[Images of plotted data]
★ ★ ★ ★ ★
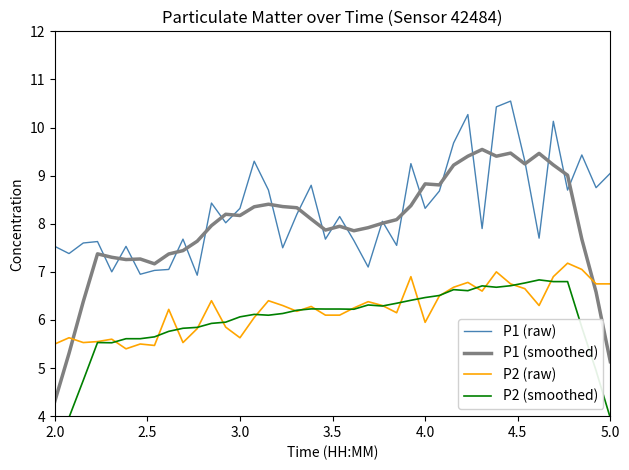

What are all the series names shown in the legend?

P1 (raw), P1 (smoothed), P2 (raw), P2 (smoothed)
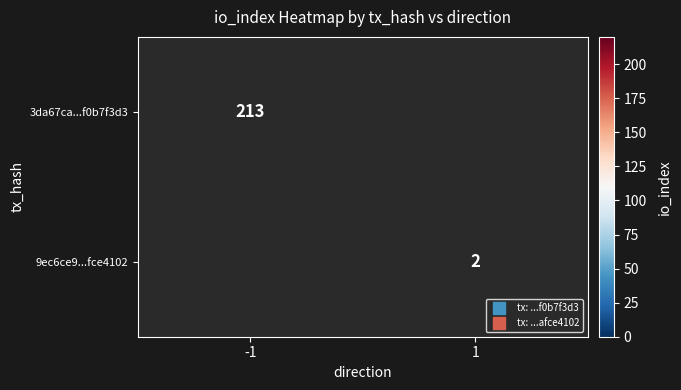

True or false: 9ec6ce9...fce4102 has a value of 3.2 at 1.

False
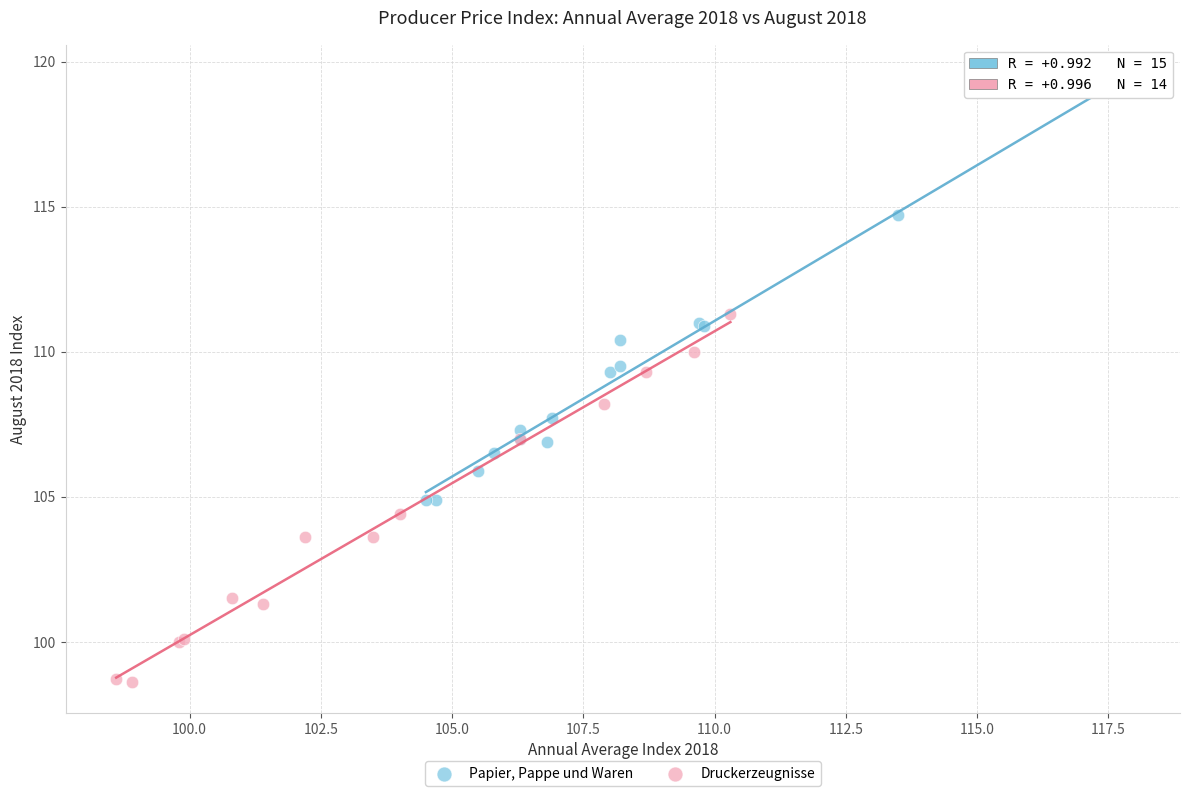

Which series reaches the minimum Y coordinate?

Druckerzeugnisse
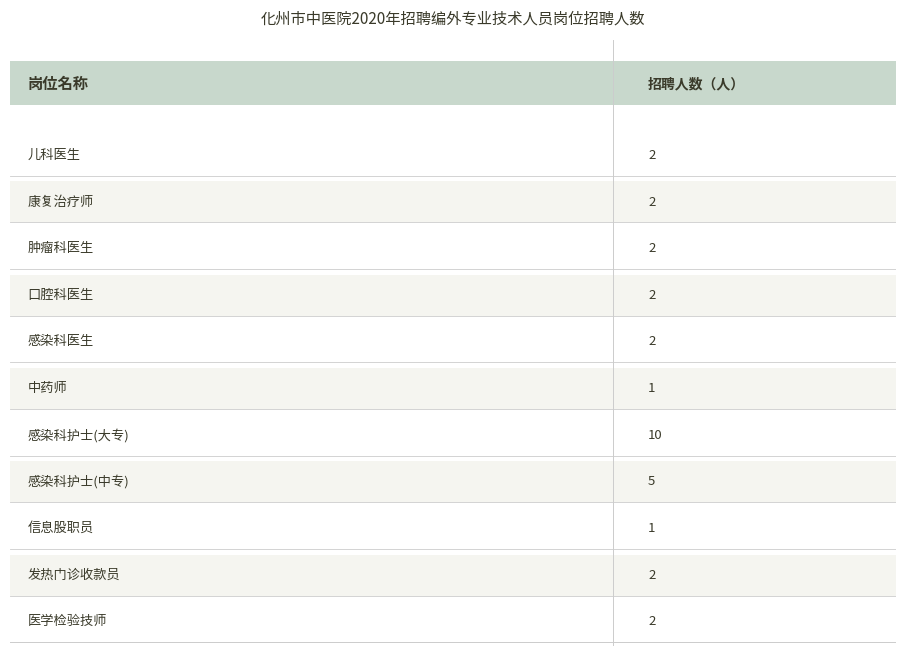

What is the change in value from 感染科医生 to 中药师?

-1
★ ★ ★ ★ ★
Could you copy every line of the listing above word for word, leaving out the pictures?

What are all the series names shown in the legend?

P1 (raw), P1 (smoothed), P2 (raw), P2 (smoothed)

True or false: 9ec6ce9...fce4102 has a value of 3.2 at 1.

False

Which series reaches the minimum Y coordinate?

Druckerzeugnisse

What is the change in value from 感染科医生 to 中药师?

-1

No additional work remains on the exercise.